We all got along very well, our 'famous South African sense of humor' of being able to laugh at ourselves as well as with others made the visit as friendly and comfortable as the Gupta's fingers in the Eskom cash register. We have been invited for a braai, if its anything as good as the freshly ground coffee they served up we are going to have a blast, and we are looking forward to visiting them soon, there may even be a second video clip to capture his progress.

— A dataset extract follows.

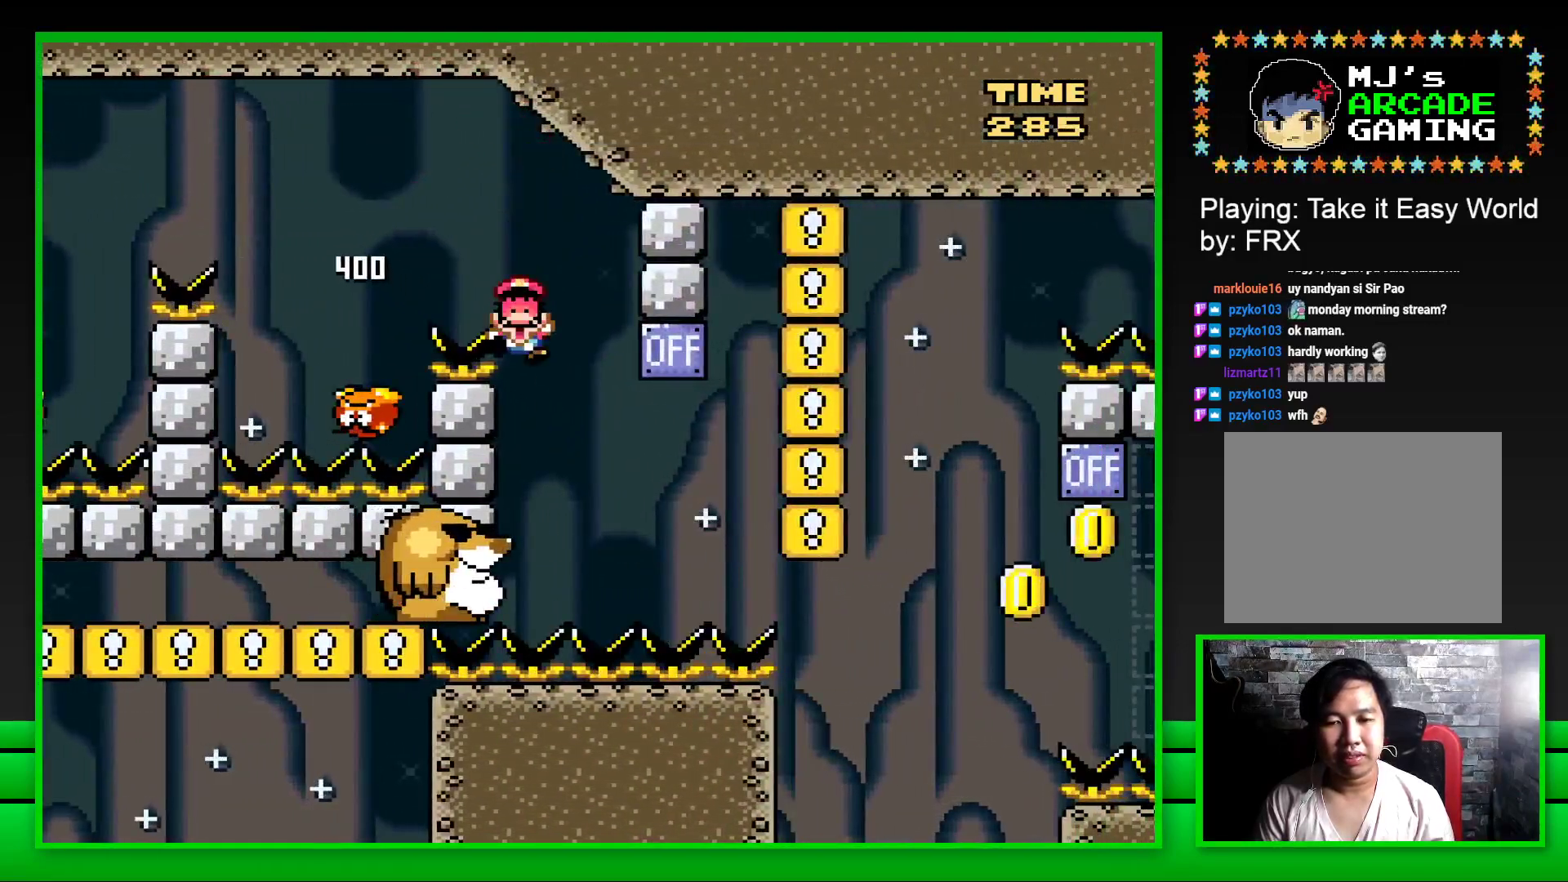
{"buttons": ["CROSS"], "left_stick": "center", "right_stick": "center", "events": [[50, "SQUARE", "up"], [217, "CROSS", "down"], [250, "CROSS", "up"], [467, "CROSS", "down"]]}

As I was driving back home something popped into my head and I would love for you to contemplate this. How can blind people, who cannot see the messed up, littered world we live in, come to the realization that our way of living is stuffing up our environment and take action to make some changes, yet you and I who see the litter lie next to the road, in nature and in our National parks, us who see the crap in our rivers and oceans, how can we still think it is ok to live like we do? Next time you put your neatly knotted black bag of rubbish 'out on the pavement' know this, your waste will remain out there, maybe not in your yard, but you could be driving right past your own litter next to the roadside a week or two later, you could see it pulled from the Hennops or Moreleta waterways next time caring folk do a river clean-up, or you could have it wrap itself around your leg when taking a dip in our majestic oceans. You could be swearing and cursing at the type of people who live like this, do such things, and little would you realize it is your own waste blown about from the landfill, or washed into our rivers.
Wise up folks, its crunch-time, your job, car or house will not matter in 50 years, your kids education is of lesser concern, ensuring they have a living planet to walk one IS a huge concern, we cannot afford to miss the bus on this one!